Try it. Can you write the next part of the ATAPI case build notes, starting right after their last sentence?

Open Hatari Setup menu : AltGr + F12
Select "Devices".
Browse "Read Midi input from file" and "Write Midi output to file" and set it to midiCxD0
Save and repeat for each config file.
The case has been modeled with Onshape . You need a free account to copy and edit the 3D model : ATAPI model
This project is licensed under Creative Commons Attribution-NonCommercial-ShareAlike 4.0 International . Read carefully the license terms.
This is a fairly complex model with 276 steps in total, so take your time to study it in detail before modifying it. This is my first big 3D model, it can surely be improved. Feel free to send me comments. I have tried to make it as 3D printer friendly as possible and have done quite a lot of trials (I have printed the equivalent of 4 cases during the development ) before finalizing the model.
So, enjoy and keep me informed of your builds !
You have different "Part Studio" in the project :
ATAPI case (full model for RPi5 less the power switch)
Power switch,
Plate RPi3 (replacement of ATAPI case Back plate right),
Plate RPi4 (replacement of ATAPI case Back plate right),
Blank plates.
Each "Part Studio" contains several parts. In total you need 15 parts to print the full case :
Bottom case
Top case keyboard
Top case function keys
Top case back
Accessories bottom
Accessories top
Audio washer
Back plate left
Back plate right
Side plate midi
Logo plate
Switch plate
Switch Button
Switch Shaft
Switch Bottom
There is also harware parts ( KB, RPI5, USB hubs ...) which are there as dimensional references for the construction, not for print. There are identified with a different color than the case.

(Dataset listing)

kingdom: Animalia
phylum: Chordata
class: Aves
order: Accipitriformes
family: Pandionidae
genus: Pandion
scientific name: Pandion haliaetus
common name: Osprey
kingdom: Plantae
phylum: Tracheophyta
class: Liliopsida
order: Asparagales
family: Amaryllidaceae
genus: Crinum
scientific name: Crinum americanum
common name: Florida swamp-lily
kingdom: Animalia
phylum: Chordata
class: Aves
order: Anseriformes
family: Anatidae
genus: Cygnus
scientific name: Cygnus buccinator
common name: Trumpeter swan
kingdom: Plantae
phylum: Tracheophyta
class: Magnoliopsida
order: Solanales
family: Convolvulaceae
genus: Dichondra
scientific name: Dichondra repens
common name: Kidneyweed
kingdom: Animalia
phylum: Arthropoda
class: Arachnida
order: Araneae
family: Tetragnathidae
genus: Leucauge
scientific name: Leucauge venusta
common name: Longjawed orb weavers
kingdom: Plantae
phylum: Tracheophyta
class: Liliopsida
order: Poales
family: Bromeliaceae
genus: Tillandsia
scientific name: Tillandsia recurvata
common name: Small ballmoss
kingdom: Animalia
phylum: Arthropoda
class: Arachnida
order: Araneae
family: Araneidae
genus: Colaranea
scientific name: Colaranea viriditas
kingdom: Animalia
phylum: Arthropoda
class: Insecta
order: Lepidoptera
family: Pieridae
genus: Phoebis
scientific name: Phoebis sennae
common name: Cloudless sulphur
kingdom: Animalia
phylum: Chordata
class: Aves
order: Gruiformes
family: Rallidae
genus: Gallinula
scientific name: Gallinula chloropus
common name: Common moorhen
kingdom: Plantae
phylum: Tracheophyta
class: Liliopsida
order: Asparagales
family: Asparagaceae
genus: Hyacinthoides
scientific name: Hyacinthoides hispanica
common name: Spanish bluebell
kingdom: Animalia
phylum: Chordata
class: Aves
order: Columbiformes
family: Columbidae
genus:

Answer to this task.
Each elementary steps to build a part (sketch , extrude, filet, chamfer ..) are grouped into one folder. For example all the steps to build the part "Top case keyboard" are stored in the "Top keyboard" folder ... with the exception of the "Bottom case" which has steps divided into 2 folders : all the base elements are in the "Bottom case" folder, and the keyboard pilars are in the folder "Hardware".
Be carefull that many sketches are dimensionaly relatives and position linked to other sketches.
Let's dive into basic dimensions change.
If you change the keyboard reference :
In "Hardware" folder, sketch "Keyboard", check that your keyboard dimensions are the same as the Ranked S60 Supernova and that you have enought clearance for the keys.
If it's not the case you will have to adjust first the sketch "Keyboard cut" in "Top keyboard" folder and then modify the sketch "Keyboard" in "Hardware" folder .
The keyboard PCB is placed 8mm bellow the "Top case keyboard", if your keys are deeper or smaller, you may need to adjust the "offset" in "Extrude 72" .
If the keyboard PCB is more than 1,5 mm deep change extrude "depth" in "Extrude 72"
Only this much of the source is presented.